Impeaching a head of government or state is not a straightforward process. Rousseff is primarily being accused of tampering with budget deficit numbers for 2014 and 2015. There are accusations that Rousseff received kickbacks from Petrobras (PBR) for her reelection campaign as well.

The plea for impeachment will be put to a special committee that will decide whether the process should go ahead. This will then be put to a vote at the lower house, and if two in three members approve of the proceedings, then a hearing will begin.

During these hearings, the vice president will head the government. If cleared, Rousseff will return. If not, the vice president will continue as the head of the government.

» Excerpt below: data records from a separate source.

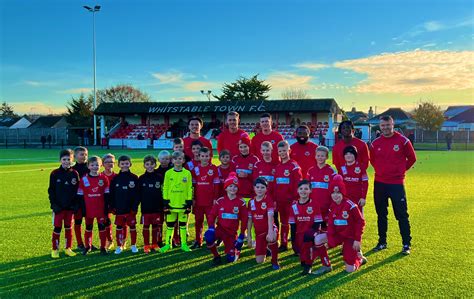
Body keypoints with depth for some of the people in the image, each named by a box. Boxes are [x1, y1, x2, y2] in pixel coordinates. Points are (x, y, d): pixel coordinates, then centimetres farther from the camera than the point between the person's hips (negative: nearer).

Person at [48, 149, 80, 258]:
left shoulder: (74, 174, 1)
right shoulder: (55, 173, -3)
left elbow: (77, 190, 4)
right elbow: (51, 190, -1)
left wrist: (75, 204, -3)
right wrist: (54, 204, -9)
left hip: (70, 206, 2)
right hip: (58, 207, -2)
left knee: (68, 227, 11)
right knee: (57, 228, 1)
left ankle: (68, 248, 21)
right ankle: (55, 249, 13)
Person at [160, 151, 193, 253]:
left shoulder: (187, 173, 0)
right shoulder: (168, 173, 1)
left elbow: (190, 188, 2)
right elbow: (165, 188, 3)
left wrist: (189, 203, -1)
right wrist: (165, 203, -1)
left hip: (183, 204, 0)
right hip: (171, 204, 0)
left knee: (183, 224, 9)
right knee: (170, 225, 9)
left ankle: (184, 244, 19)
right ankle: (167, 244, 19)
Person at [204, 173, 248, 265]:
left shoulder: (241, 202, -6)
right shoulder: (220, 201, -2)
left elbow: (244, 219, -1)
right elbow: (212, 215, 0)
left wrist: (242, 236, -4)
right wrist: (211, 227, -17)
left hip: (232, 232, -1)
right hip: (220, 229, 1)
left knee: (231, 259, -5)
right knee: (209, 237, -32)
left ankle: (236, 250, 33)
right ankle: (216, 256, -4)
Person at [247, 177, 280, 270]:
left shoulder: (268, 200, -11)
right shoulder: (251, 202, 1)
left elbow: (270, 216, -24)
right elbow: (250, 220, 6)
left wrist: (270, 232, -37)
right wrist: (249, 236, 4)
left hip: (269, 230, -3)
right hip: (259, 232, 3)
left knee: (271, 239, -39)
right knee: (259, 261, 0)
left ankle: (274, 261, -10)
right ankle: (266, 248, 35)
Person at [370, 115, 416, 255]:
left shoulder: (402, 141, -5)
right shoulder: (375, 143, 4)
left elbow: (412, 158, 5)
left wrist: (401, 170, 6)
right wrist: (380, 170, 11)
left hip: (397, 183, -3)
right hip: (379, 183, 4)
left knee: (402, 215, 0)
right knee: (381, 214, 12)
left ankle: (407, 244, 11)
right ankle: (382, 242, 24)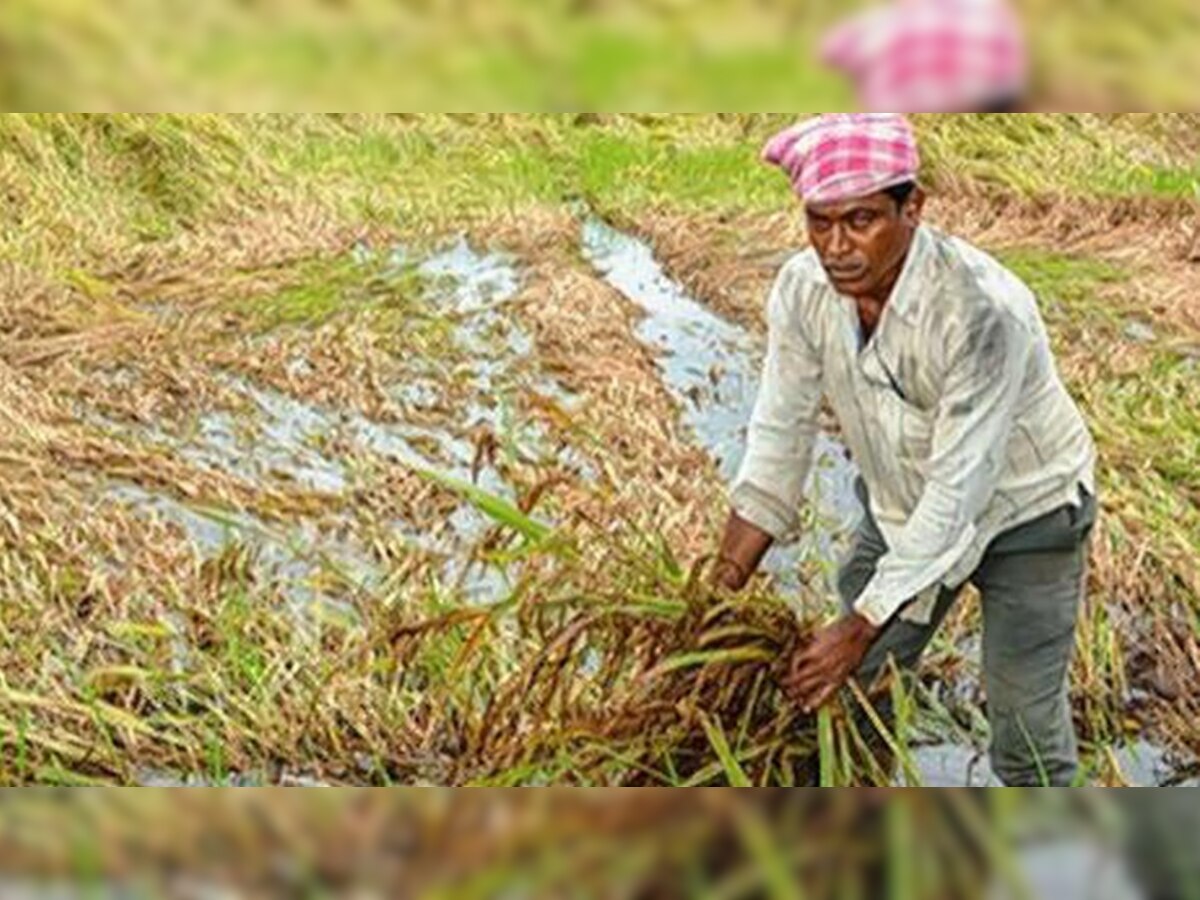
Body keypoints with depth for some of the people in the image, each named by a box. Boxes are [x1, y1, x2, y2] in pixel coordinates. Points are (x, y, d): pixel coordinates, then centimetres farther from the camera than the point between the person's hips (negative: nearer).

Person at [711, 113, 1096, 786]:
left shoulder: (983, 310, -37)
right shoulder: (804, 290, -19)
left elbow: (958, 490, -33)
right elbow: (779, 440, -10)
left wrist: (859, 629, -32)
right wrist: (723, 586, -14)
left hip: (1023, 510, -5)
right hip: (903, 505, 5)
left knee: (1028, 733, -4)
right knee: (843, 692, 9)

Reforms on the back burner

Reforms being put on the back burner is the first clear implication of impeachment proceedings. Rousseff and Brazil’s finance minister Joaquim Levy had worked hard to convince members of Brazilian congress of the need for economic reforms, including the CPMF, a tax on financial transactions.

This reform and others will take a backseat, with Rousseff focusing her energies on her defense. This is not good for Brazil, which was downgraded to junk status by Standard & Poor’s in September 2015.

Investors in Brazil-focused mutual funds (BDERX) and ADRs (American depositary receipts) such as Vale (VALE), BRF (BRFS) and Banco Bradesco (BBD) need to be wary of these developments. Investors may consider realigning their portfolios according to their risk appetite and the investment horizon.